Anspruchsvolles Terroir. Im steilen Lavaux über dem Genfersee ist der Rebbau arbeitsintensiv und kostspielig. «Wir haben keine Wahl, unsere Weine haben ihren Preis», sagt Bovard. Die Rechnung geht nur mit Weinen von internationalem Niveau auf. Dass er dieses Niveau erreicht hat, zeigen auch die Exporte von jährlich 8000 Flaschen nach New York, unter anderem in den Keller des berühmten Chefs Daniel Boulud.
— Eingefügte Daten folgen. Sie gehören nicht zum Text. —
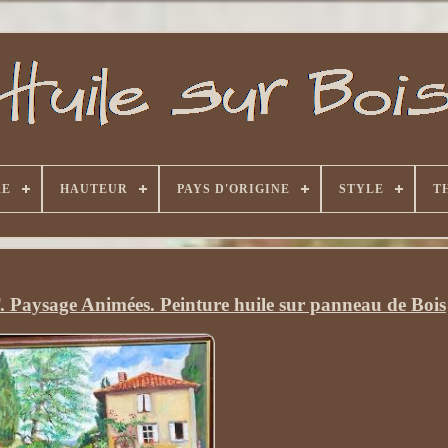
RE
HAUTEUR
PAYS D'ORIGINE
STYLE
T
Paysage Animées. Peinture huile sur panneau de Bois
Für Louis-Philippe Bovard ist dies alles kein Grund, sich auf den Lorbeeren auszuruhen: «In meinem Alter hat man keine Zeit zum Warten», sagt der Mann, der morgens nach seiner Gymnastik um halb zehn zu arbeiten beginnt und erst am frühen Morgen um halb zwei ins Bett geht. Daneben frönt er dem Segelsport und liest Voltaire. Und engagiert sich ehrenamtlich für das Weinmuseum Aigle, die Baronnie du Dézaley, Arte Vitis und die Commission du grand vin, die er mit Freund Jean-Pascal Delamuraz gegründet hat. Am meisten am Herzen liegt ihm jedoch das Conservatoire du Chasselas: Eine Kollektion von 19 Chasselas-Typen auf einer 4800 m2 grossen Parzelle mitten im Lavaux, deren Boden genau analysiert wurde, um die idealen Klone für die verschiedenen Terroirs zu finden. «Dank diesen Klonen können wir auf Stickstoff und Pestizide verzichten». Auch das ist eine Revolution.
«Ich plane bis ich 108-jährig bin». Bei den Bovards scheint die Ausdauer in den Genen verankert. Seit 1530 leiteten neun Louis Bovard - und eine Louise! - die 13 Hektaren grosse Domäne. Und alle wurden über 90 bis sogar 100 Jahre alt. «Ich habe mich innerlich auf 108 Jahre eingestellt, um den 100. Geburtstag meiner Frau gebührend feiern zu können», lacht Louis-Philippe Bovard. Er ist noch voller Pläne, vor allem die berufliche Ausbildung der nachfolgenden Generationen liegt ihm am Herzen. «Ich habe Vertrauen in die Menschheit, auch wenn sich die Welt verändert und manchmal aus den Fugen zu geraten scheint», sagt er.